Activity: Could you find every line in the entries below that holds the word "Apps" and copy it?

-.-.-

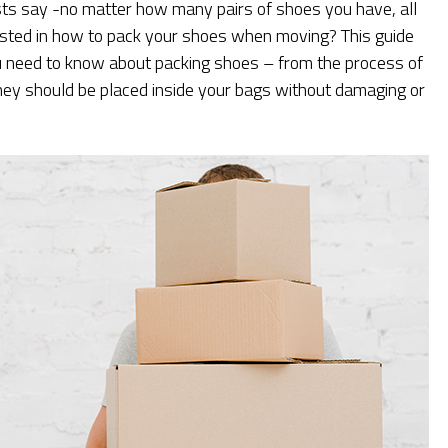
sts say -no matter how many pairs of shoes you have, all
ested in how to pack your shoes when moving? This guide
u need to know about packing shoes – from the process of
hey should be placed inside your bags without damaging or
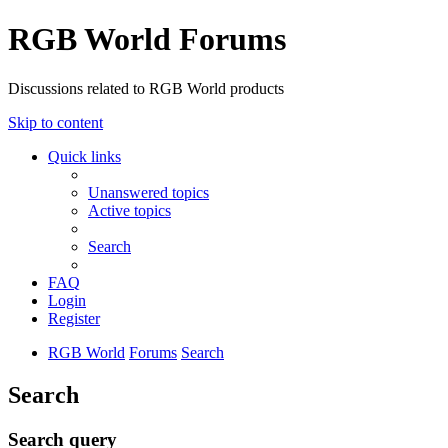
RGB World Forums
Discussions related to RGB World products
Skip to content
Quick links
Unanswered topics
Active topics
Search
FAQ
Login
Register
RGB World
Forums
Search
Search
Search query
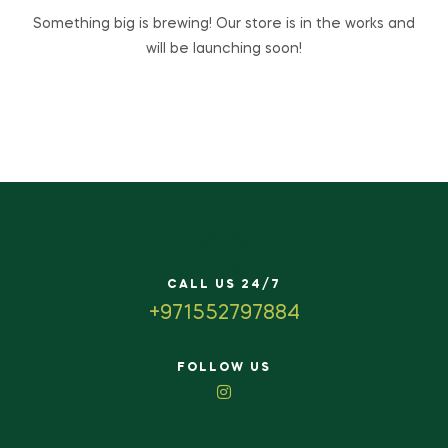
Something big is brewing! Our store is in the works and
will be launching soon!
CALL US 24/7
+971552797884
FOLLOW US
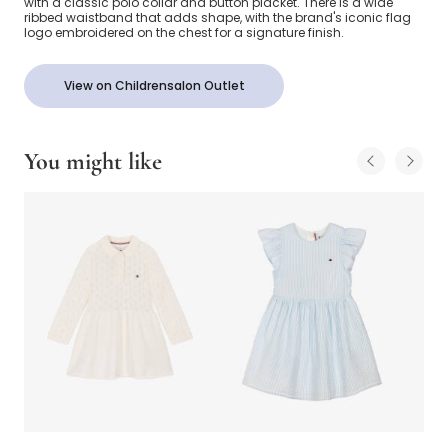
with a classic polo collar and button placket. There is a wide
ribbed waistband that adds shape, with the brand's iconic flag
logo embroidered on the chest for a signature finish.
View on Childrensalon Outlet
You might like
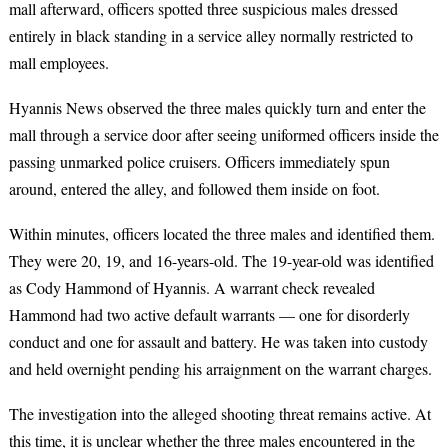
mall afterward, officers spotted three suspicious males dressed
entirely in black standing in a service alley normally restricted to
mall employees.
Hyannis News observed the three males quickly turn and enter the
mall through a service door after seeing uniformed officers inside the
passing unmarked police cruisers. Officers immediately spun
around, entered the alley, and followed them inside on foot.
Within minutes, officers located the three males and identified them.
They were 20, 19, and 16-years-old. The 19-year-old was identified
as Cody Hammond of Hyannis. A warrant check revealed
Hammond had two active default warrants — one for disorderly
conduct and one for assault and battery. He was taken into custody
and held overnight pending his arraignment on the warrant charges.
The investigation into the alleged shooting threat remains active. At
this time, it is unclear whether the three males encountered in the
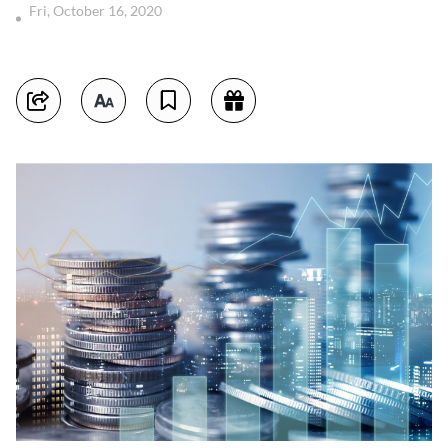
Fri, October 16, 2020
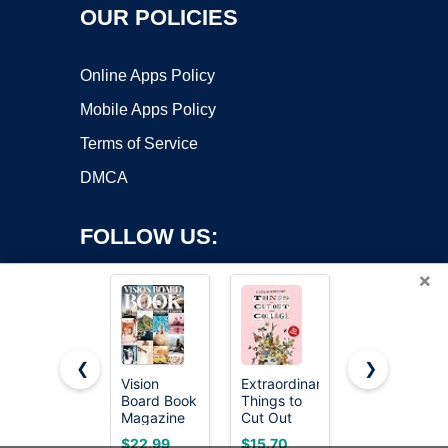
OUR POLICIES
Online Apps Policy
Mobile Apps Policy
Terms of Service
DMCA
FOLLOW US:
×
❮
❯
Vision
Extraordinary
National
Copyright ©2026 OnWorks. All Rights Reserved. OnWorks® is a
Board Book
Things to
Geographic
Magazine
registered trademark.
Cut Out
The World's
for Women
and Collage
Most
VPS hosting
by
OnWorks
$22.99
$15.70
$14.99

-.-.-

Answer box:
Online Apps Policy
Mobile Apps Policy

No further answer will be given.